> EXCERPT TO READ
....................

Proposed Regulation of Investigatory Powers Bill
Item 6 on the agenda relates to intrusive surveillance. The proposed bill has caused a certain amount of puzzlement, because there has not been much information about it. Today, I would like to have a preliminary discussion on potential witnesses for either stage 1 or pre-legislative consideration of the bill.
Members have received a note from the clerk on the background to the bill. The Scottish bill will effectively mirror part II of the Regulation of Investigatory Powers Bill that is currently going through the House of Commons. I have e-mailed the URL of the relevant website to the clerk. Has anyone looked at that? I see that Scott Barrie is waving his copy of the Westminster bill.
The Scottish bill is being introduced rather quietly. There has not been a huge fanfare to announce it. That means that there has been a certain amount of speculation in the press. I know that the Executive is considering including in the Scottish bill provisions that are unrelated to those in the UK bill and that are also unrelated to intrusive surveillance. I am being careful with my comments because I am not very sure whether that is widely known.
This item is extremely difficult to handle as there have been no press releases or announcements about the bill. However, I know that a bill will be introduced in mid-May. The committee is being asked/required—I say "asked" because the Executive cannot do anything other than ask, and I say "required" because that is how the request has been put—to have the bill turned around and completed by the summer recess. I have advised the Minister for Justice that, to achieve that deadline, we would require to do some work on the legislation before it was introduced, which is why we are discussing it now. Although the Executive has at least made a commitment to provide us with a memorandum on the bill, if not the draft bill itself, it is obviously not available today.
Finally, I have also advised the minister that standing orders will have to be suspended to remove both two-week gaps between stage 1 and stage 2 and stage 2 and stage 3; otherwise, the Executive's timetable for the bill's passage will be unachievable. That is assuming that the committee can begin consideration of the bill at our meeting on 2 May, which means that we might have to start taking evidence without a draft bill before us. Even if we start on 2 May, standing orders will need to be suspended to achieve the bill's passage through Parliament by the summer recess. However, there is pressure on the committee to meet that deadline.
I have already said that we will not be doing any bill work at the meeting immediately after the Easter recess, and the first potential meeting at which we can discuss the bill in any detail will be on 2 May. I want to ensure that we will not be having a preliminary discussion at that meeting and that we make a decision now about which initial witnesses we should invite. We should certainly ask the Minister for Justice and the appropriate bill team to attend that meeting. Furthermore, in view of some of the issues covered by the bill and outside comments on what the bill might do, we should ask someone from the Scottish Human Rights Centre to attend. Committee members might have other suggestions about people to invite.
I suppose that I should be careful about what I am saying in case someone else is watching or listening.
It is all on the record, Michael.
I am aware of that.

....................

> INSTRUCTIONS
**a.** From the committee discussion, list everyone the speaker says should be asked to attend the meeting on 2 May.
**b.** Repeat the committee discussion word for word, between "I have already" and "the record, Michael.", inclusive.
**c.** Write the next part of the committee discussion on the proposed surveillance bill, beginning after its final line.

> EXTRACTED RECORDS
....................

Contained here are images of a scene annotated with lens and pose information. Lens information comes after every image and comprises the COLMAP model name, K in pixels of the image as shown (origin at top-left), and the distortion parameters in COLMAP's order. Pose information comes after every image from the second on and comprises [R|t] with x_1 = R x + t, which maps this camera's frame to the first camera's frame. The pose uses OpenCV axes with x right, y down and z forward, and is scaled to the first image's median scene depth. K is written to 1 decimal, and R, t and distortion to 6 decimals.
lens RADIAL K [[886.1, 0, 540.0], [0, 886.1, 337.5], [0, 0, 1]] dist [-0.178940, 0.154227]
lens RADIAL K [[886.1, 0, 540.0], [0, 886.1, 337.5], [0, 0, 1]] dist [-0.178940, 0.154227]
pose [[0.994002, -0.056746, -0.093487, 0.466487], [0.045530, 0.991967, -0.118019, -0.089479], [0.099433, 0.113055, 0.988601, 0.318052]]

....................

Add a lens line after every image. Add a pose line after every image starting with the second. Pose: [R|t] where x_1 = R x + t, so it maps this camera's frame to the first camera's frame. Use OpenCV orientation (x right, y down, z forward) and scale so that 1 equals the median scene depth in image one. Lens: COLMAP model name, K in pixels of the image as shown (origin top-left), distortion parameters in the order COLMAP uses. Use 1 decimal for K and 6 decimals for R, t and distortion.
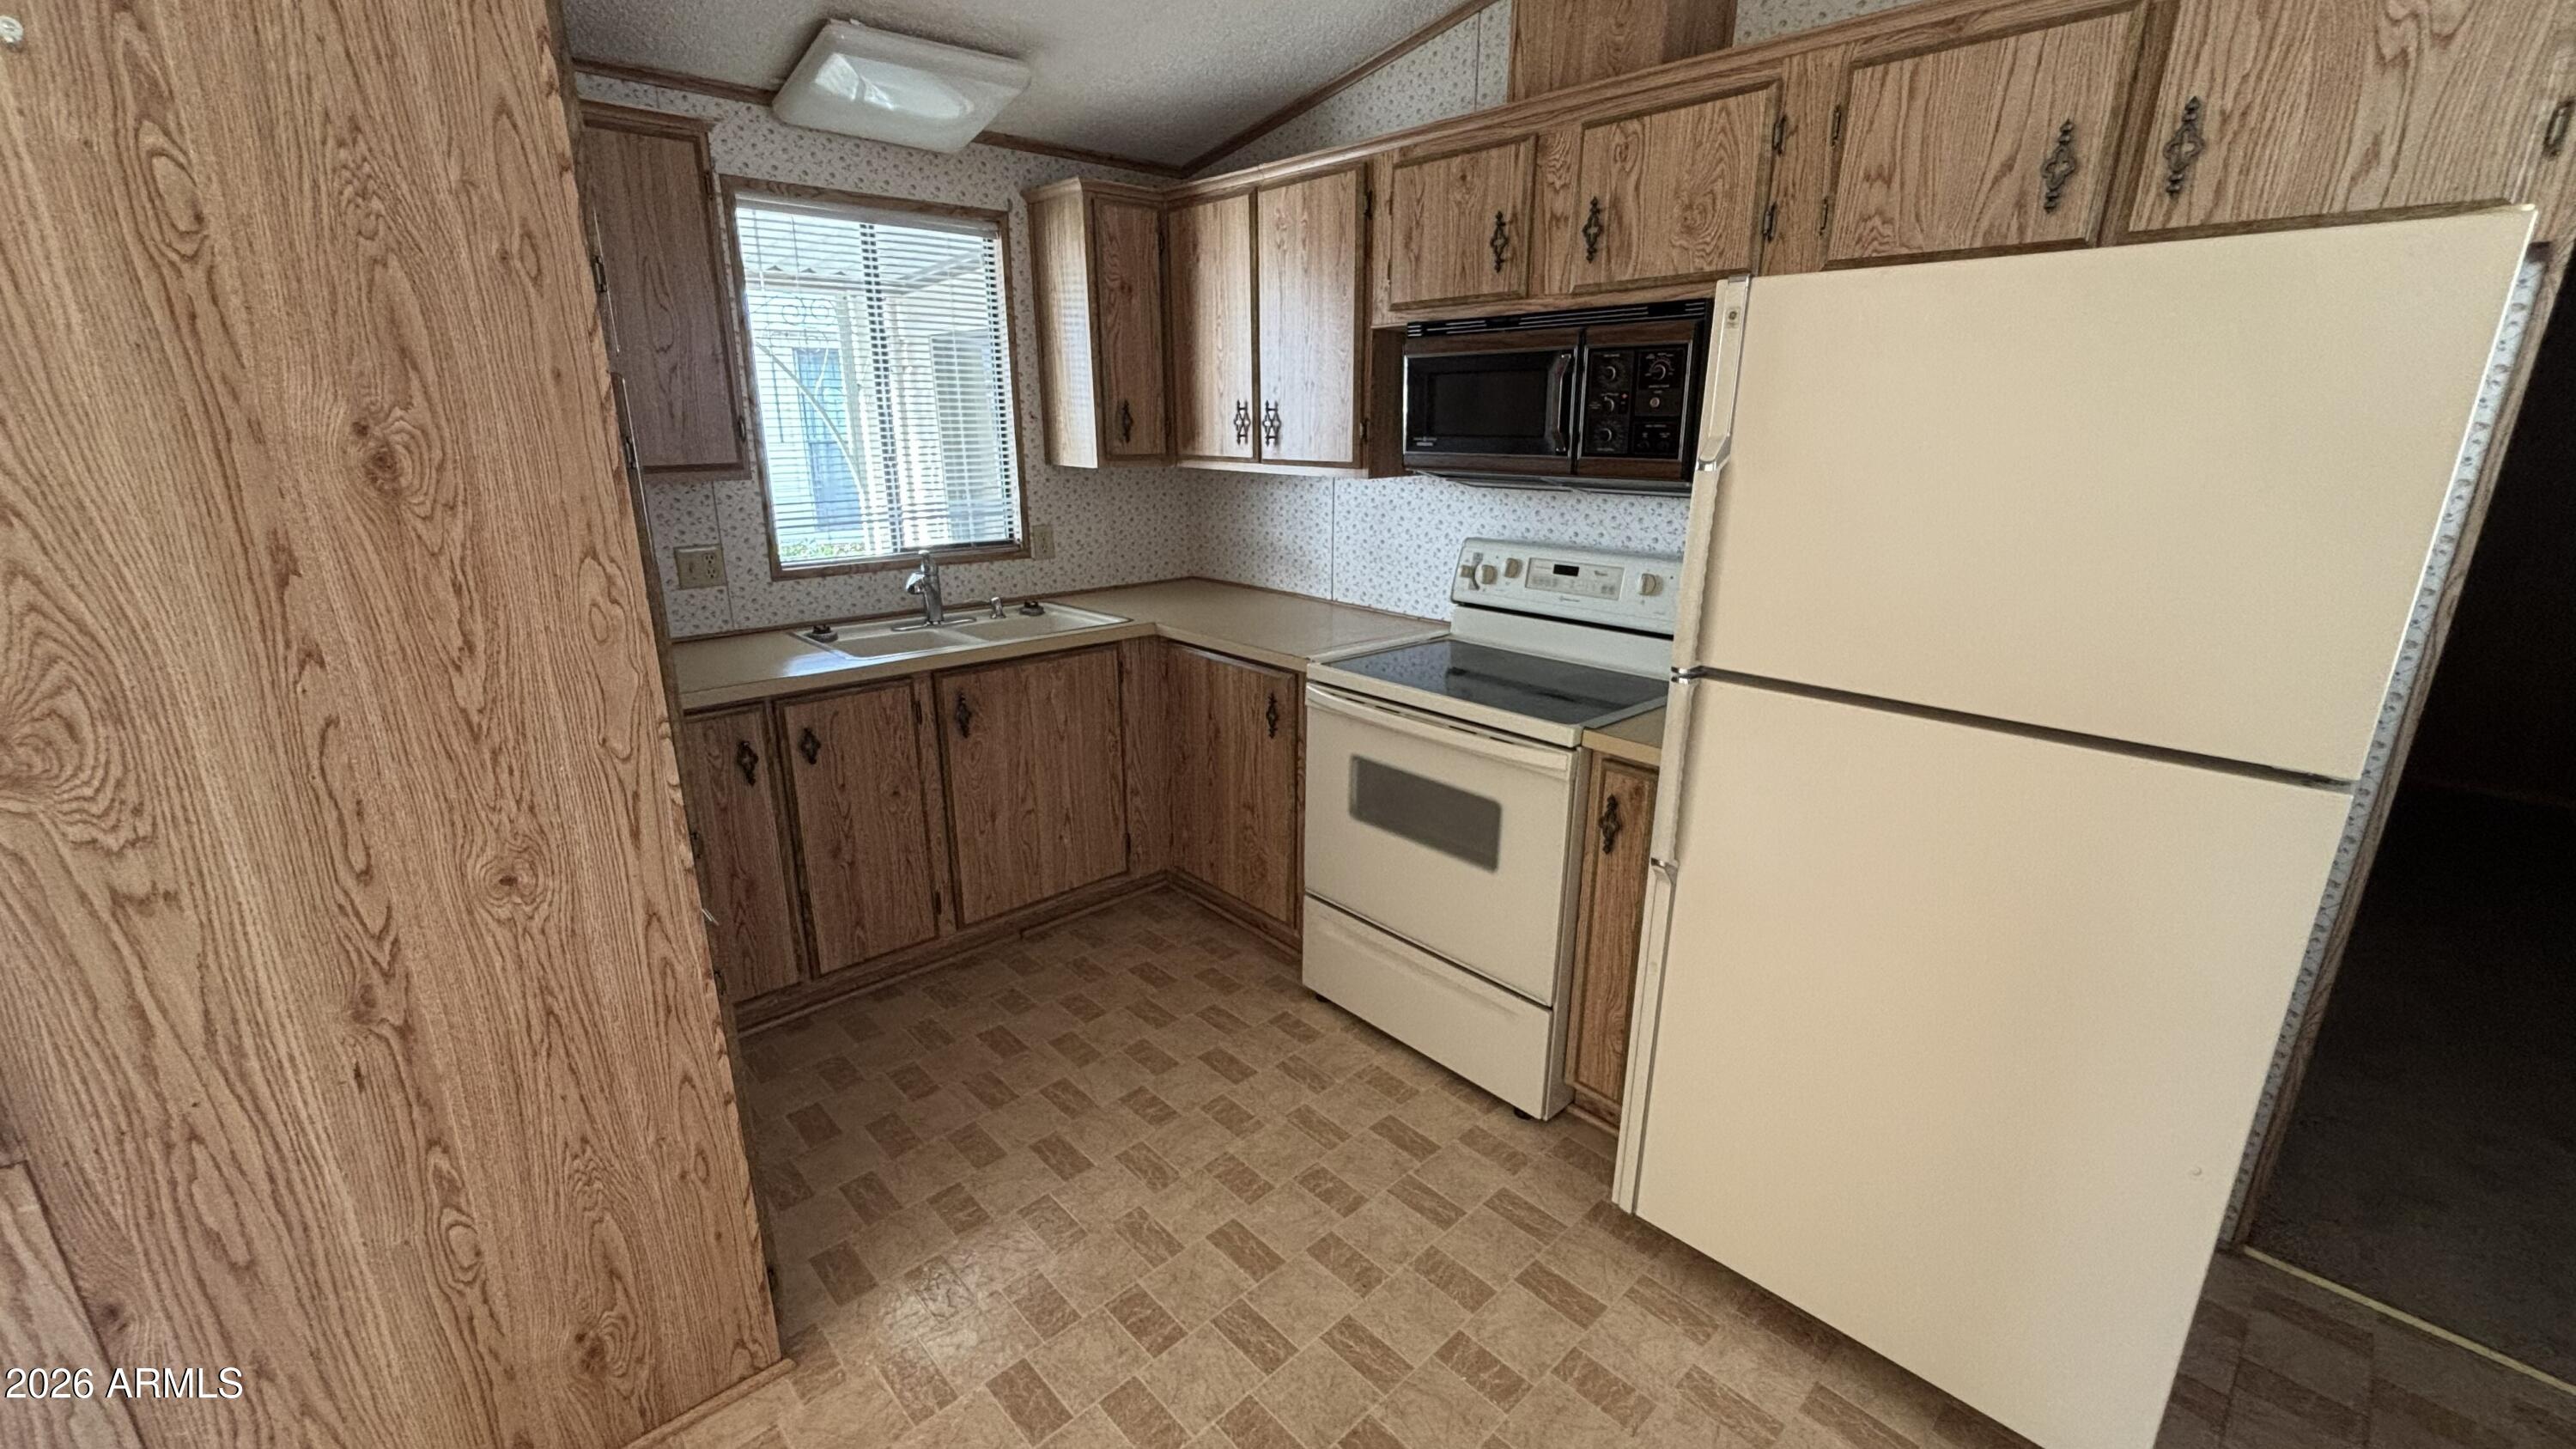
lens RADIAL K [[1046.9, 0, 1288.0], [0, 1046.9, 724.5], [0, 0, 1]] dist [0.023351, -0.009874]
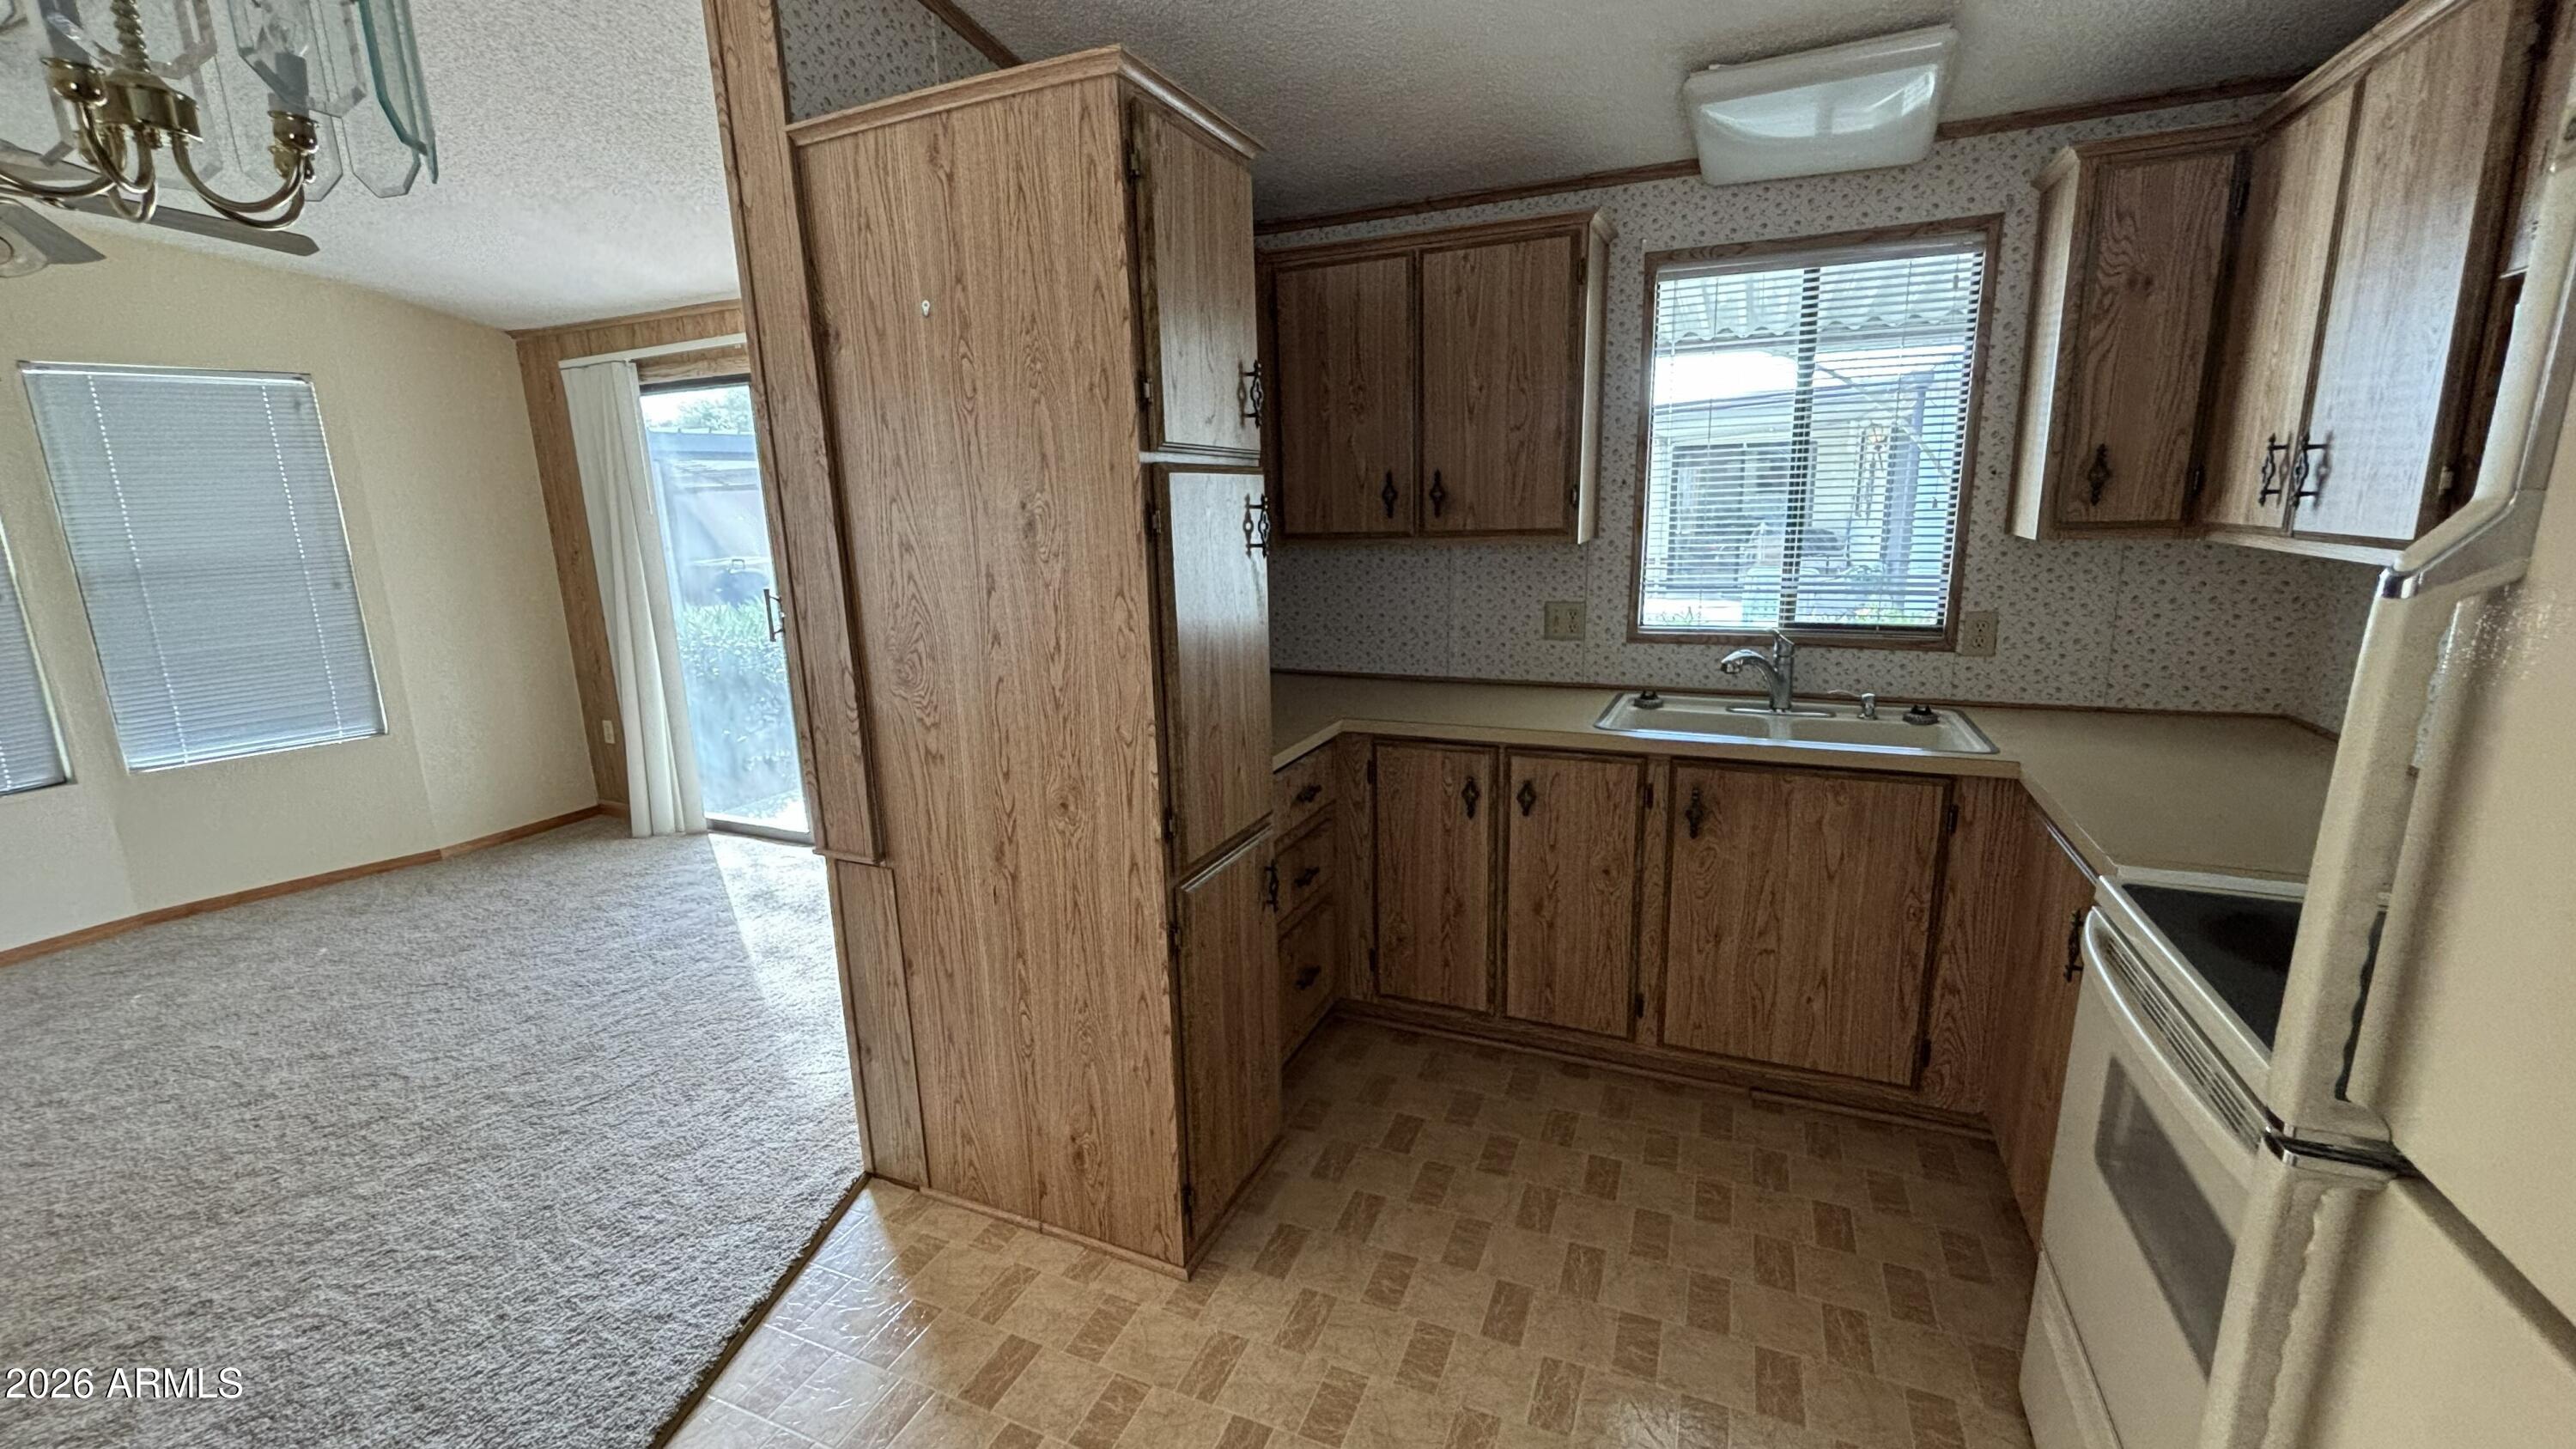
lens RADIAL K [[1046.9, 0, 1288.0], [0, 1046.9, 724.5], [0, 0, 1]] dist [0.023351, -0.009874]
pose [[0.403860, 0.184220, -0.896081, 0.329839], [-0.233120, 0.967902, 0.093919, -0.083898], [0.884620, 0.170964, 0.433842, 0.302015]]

....................

> EXERCISE RESPONSES
**a.**
- The Minister for Justice
- The appropriate bill team
- Someone from the Scottish Human Rights Centre

**b.**
I have already said that we will not be doing any bill work at the meeting immediately after the Easter recess, and the first potential meeting at which we can discuss the bill in any detail will be on 2 May. I want to ensure that we will not be having a preliminary discussion at that meeting and that we make a decision now about which initial witnesses we should invite. We should certainly ask the Minister for Justice and the appropriate bill team to attend that meeting. Furthermore, in view of some of the issues covered by the bill and outside comments on what the bill might do, we should ask someone from the Scottish Human Rights Centre to attend. Committee members might have other suggestions about people to invite.
I suppose that I should be careful about what I am saying in case someone else is watching or listening.
It is all on the record, Michael.

**c.**
There is obviously some suspicion about this bill, not only because it was never really announced, but because we have been somewhat deprived of information about it. I understand that Scotland has an unenviable reputation for direct and intrusive surveillance and that, compared to other countries, we have an outstanding record on a number of those areas. As a result, I have particular concerns about the bill's possible provisions, and I support your recommendation to invite the Scottish Human Rights Centre as I am sure that the organisation has a lot of background information to support its own potential concerns.
Furthermore, we should expand consideration of the bill to include a more international perspective and ask the Scottish Human Rights Centre to examine our position on this bill in relation to other European countries.
As far as I can see, the clerk's briefing note covers two issues: first, the Westminster bill, which I have no difficulty about letting the House of Commons get on with and on which we will be having a debate later this week; and secondly, the Scottish Executive's own bill. Although I sympathise with your difficulties, convener, we are trying to decide on a time scale for the consideration of the bill when we have no idea what the Executive has in mind. The whole thing is absolutely ridiculous. For example, you have suggested a suspension of standing orders before we have any idea of the Executive's proposals.
I cannot disagree with you, Phil. We are in an extremely odd position. Although we must make some preliminary decisions about witnesses to get ahead of the game, we do not yet know what they will have to give evidence on.
Complying with that wish and having made my earlier comments, I think that we have to consult consumer associations, business organisations and even churches, as the Executive's intention behind the bill probably has moral implications. We might also need to take evidence from victims organisations; indeed, many people might be influenced by this legislation. We should certainly invite members of business organisations, on whom the impact could be quite considerable.
On Thursday, there will be a 45-minute debate in the chamber on a motion that has come to be known for reasons that no one understands as a Sewel motion—which I presume refers to Lord Sewel—on the Regulation of Investigatory Powers Bill. Although the bill is going through the House of Commons, aspects of the bill—over and above the part of the bill that will be mirrored by the Minister for Justice's bill—should be arguably dealt with in Scotland, because they affect criminal justice here. Thursday's Sewel motion is basically to allow Westminster to legislate on devolved areas.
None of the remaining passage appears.